Top of Text excerpt

US20060130881A1

US20060130881A1 - Method of cleaning optical tools for making contact lens molds using super-cooled fluids

Info

Publication number: US20060130881A1
Application number: US11/313,469
Authority: US
Inventors: Sanjay Rastogi; Mahendra Nandu
Original assignee: Individual
Current assignee: Bausch and Lomb Inc
Priority date: 2004-12-21
Filing date: 2005-12-21
Publication date: 2006-06-22

Abstract

The present invention includes a process for cleaning an optical tool for manufacturing contact lens molds comprising contacting the optical tool with a super-cooled fluid under conditions effective to clean the optical tool.

Description

CROSS REFERENCE

This application claims the benefit of Provisional Patent Application No. 60/638,237 filed Dec. 21, 2004 and is incorporated herein by reference.

BACKGROUND OF THE INVENTION

1. Field of the Invention
This invention relates generally to a method of manufacturing molds and/or mold halves for contact lenses and more particularly to a method of cleaning an optical tool for forming contact lens molds and/or mold halves.
2. Discussion of the Related Art
Most contact lenses are molded in disposable polyethylene or polypropylene molds. Specifically, a contact lens is made of two mold halves. The anterior mold half defines the convex surface of the contact lens. The posterior mold half defines the concave surface of the contact lens. During the molding process, a predetermined amount of a pre-polymer mixture is placed in the anterior mold half and the posterior mold half is pressed against the anterior mold half forming the desired shape of the contact lens. After the mold halves are placed together a curing step occurs. In one embodiment, the curing step occurs by application of ultraviolet light that catalyzes a polymerization reaction.
The contact lens is removed from the two disposable mold halves and further processed and packaged. The extraction of the lens typically renders the disposable mold halves unusable. Thus the disposable mold halves are discarded after single use.

Bottom of Text excerpt
Top of Source information

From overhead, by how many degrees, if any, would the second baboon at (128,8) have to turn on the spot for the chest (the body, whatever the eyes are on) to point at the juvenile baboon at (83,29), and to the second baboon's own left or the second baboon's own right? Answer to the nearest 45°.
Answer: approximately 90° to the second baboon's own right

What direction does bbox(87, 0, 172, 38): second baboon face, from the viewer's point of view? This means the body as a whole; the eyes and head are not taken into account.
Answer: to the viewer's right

Bottom of Source information
Top of Source information

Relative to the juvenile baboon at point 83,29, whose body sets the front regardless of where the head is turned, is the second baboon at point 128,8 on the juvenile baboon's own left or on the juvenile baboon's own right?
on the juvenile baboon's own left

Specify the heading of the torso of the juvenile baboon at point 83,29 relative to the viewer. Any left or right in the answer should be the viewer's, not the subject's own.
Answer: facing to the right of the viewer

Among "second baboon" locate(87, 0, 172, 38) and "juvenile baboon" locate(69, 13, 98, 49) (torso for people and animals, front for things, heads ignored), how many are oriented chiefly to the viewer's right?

Bottom of Source information
Top of Source information

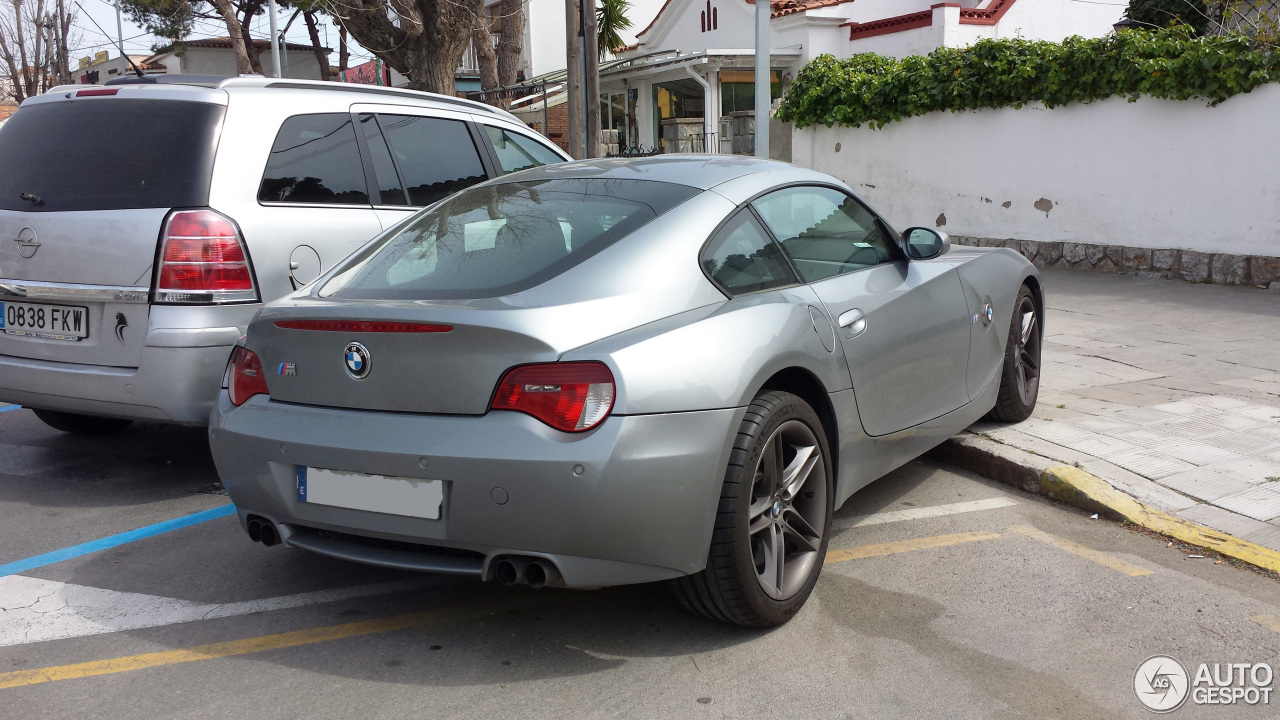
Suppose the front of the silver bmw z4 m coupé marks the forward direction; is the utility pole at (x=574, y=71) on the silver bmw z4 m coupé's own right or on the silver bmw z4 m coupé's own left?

Bottom of Source information

* Your task
Copy the stretch of the contact lens mold patent from "The contact lens is" through "after single use." word for word.

* Task solution
The contact lens is removed from the two disposable mold halves and further processed and packaged. The extraction of the lens typically renders the disposable mold halves unusable. Thus the disposable mold halves are discarded after single use.